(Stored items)
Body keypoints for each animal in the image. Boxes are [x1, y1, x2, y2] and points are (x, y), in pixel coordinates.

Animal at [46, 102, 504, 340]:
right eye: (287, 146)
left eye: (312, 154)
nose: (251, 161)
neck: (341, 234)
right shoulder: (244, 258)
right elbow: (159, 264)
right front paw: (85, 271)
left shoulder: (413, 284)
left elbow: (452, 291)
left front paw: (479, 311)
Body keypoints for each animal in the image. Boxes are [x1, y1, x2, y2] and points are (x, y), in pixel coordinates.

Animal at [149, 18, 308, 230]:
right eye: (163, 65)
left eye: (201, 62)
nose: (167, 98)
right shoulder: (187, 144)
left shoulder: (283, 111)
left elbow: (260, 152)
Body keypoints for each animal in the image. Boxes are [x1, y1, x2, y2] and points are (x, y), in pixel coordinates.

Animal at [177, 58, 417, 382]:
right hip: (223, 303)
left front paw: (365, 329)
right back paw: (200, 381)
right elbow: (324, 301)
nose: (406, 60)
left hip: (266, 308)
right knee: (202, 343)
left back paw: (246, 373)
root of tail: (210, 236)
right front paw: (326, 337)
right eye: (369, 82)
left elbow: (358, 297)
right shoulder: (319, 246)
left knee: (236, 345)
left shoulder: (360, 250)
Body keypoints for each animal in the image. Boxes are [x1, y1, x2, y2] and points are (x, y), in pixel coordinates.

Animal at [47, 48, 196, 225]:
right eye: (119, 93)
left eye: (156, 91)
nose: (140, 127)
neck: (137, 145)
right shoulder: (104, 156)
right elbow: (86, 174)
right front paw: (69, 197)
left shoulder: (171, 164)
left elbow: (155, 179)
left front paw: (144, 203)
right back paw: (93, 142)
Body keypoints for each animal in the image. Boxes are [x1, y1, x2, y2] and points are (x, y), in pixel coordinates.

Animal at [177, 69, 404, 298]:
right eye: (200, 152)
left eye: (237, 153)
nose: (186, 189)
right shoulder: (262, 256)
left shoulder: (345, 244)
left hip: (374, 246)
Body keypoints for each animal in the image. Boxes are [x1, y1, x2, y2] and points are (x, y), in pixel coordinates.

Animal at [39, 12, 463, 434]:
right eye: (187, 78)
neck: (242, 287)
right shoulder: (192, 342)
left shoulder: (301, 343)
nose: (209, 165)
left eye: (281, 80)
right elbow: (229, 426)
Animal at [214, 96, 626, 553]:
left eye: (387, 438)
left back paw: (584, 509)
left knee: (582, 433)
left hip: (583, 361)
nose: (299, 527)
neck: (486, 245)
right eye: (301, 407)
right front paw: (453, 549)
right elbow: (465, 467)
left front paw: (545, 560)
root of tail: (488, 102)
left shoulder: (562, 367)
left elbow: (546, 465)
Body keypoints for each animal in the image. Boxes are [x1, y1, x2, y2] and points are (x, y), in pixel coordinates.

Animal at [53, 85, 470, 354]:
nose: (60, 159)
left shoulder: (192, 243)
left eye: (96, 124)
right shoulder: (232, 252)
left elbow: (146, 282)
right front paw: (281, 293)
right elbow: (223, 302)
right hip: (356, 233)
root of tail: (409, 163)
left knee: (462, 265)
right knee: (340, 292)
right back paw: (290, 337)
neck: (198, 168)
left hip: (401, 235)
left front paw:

● WHAT THE TASK REQUIRES: Among the entries above, find the line with "left front paw: (365, 329)" and the line with "left hip: (374, 246)"; give again exactly these two lines and all lines between them.

● WORKED SOLUTION:
left front paw: (365, 329)
right back paw: (200, 381)
right elbow: (324, 301)
nose: (406, 60)
left hip: (266, 308)
right knee: (202, 343)
left back paw: (246, 373)
root of tail: (210, 236)
right front paw: (326, 337)
right eye: (369, 82)
left elbow: (358, 297)
right shoulder: (319, 246)
left knee: (236, 345)
left shoulder: (360, 250)
Body keypoints for each animal in the image. Boxes are [x1, y1, x2, y2] and points are (x, y), in pixel coordinates.

Animal at [47, 48, 196, 225]:
right eye: (119, 93)
left eye: (156, 91)
nose: (140, 127)
neck: (137, 145)
right shoulder: (104, 156)
right elbow: (86, 174)
right front paw: (69, 197)
left shoulder: (171, 164)
left elbow: (155, 179)
left front paw: (144, 203)
right back paw: (93, 142)
Body keypoints for each animal in the image. Boxes are [x1, y1, x2, y2] and points are (x, y), in pixel coordinates.

Animal at [177, 69, 404, 298]:
right eye: (200, 152)
left eye: (237, 153)
nose: (186, 189)
right shoulder: (262, 256)
left shoulder: (345, 244)
left hip: (374, 246)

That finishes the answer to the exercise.